Data to examine:
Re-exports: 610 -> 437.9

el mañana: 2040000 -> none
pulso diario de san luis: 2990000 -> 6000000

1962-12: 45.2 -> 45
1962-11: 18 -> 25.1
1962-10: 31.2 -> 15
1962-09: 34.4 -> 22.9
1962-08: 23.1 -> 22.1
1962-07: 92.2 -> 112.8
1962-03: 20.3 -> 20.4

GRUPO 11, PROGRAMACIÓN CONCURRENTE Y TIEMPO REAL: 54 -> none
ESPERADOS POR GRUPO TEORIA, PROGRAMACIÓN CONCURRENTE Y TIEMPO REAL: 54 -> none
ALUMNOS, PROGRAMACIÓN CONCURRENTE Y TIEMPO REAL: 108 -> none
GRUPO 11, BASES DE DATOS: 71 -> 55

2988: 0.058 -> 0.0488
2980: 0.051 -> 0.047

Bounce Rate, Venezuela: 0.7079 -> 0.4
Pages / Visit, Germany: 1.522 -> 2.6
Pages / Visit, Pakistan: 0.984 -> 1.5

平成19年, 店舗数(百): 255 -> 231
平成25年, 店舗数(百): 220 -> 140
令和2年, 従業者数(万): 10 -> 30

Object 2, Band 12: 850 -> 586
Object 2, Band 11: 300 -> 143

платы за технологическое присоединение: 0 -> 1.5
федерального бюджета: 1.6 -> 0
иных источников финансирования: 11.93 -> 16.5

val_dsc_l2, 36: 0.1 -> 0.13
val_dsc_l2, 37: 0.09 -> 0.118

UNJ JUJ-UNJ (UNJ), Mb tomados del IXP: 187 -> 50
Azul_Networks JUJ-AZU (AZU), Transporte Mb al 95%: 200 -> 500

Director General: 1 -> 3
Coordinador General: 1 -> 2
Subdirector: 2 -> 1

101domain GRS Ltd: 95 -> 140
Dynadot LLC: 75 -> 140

Activity: Could you reproduce exactly the lines of the entries above, from the one with "1962-12: 45.2 -> 45" through the one with "ALUMNOS, PROGRAMACIÓN CONCURRENTE", and nothing else?

Result:
1962-12: 45.2 -> 45
1962-11: 18 -> 25.1
1962-10: 31.2 -> 15
1962-09: 34.4 -> 22.9
1962-08: 23.1 -> 22.1
1962-07: 92.2 -> 112.8
1962-03: 20.3 -> 20.4

GRUPO 11, PROGRAMACIÓN CONCURRENTE Y TIEMPO REAL: 54 -> none
ESPERADOS POR GRUPO TEORIA, PROGRAMACIÓN CONCURRENTE Y TIEMPO REAL: 54 -> none
ALUMNOS, PROGRAMACIÓN CONCURRENTE Y TIEMPO REAL: 108 -> none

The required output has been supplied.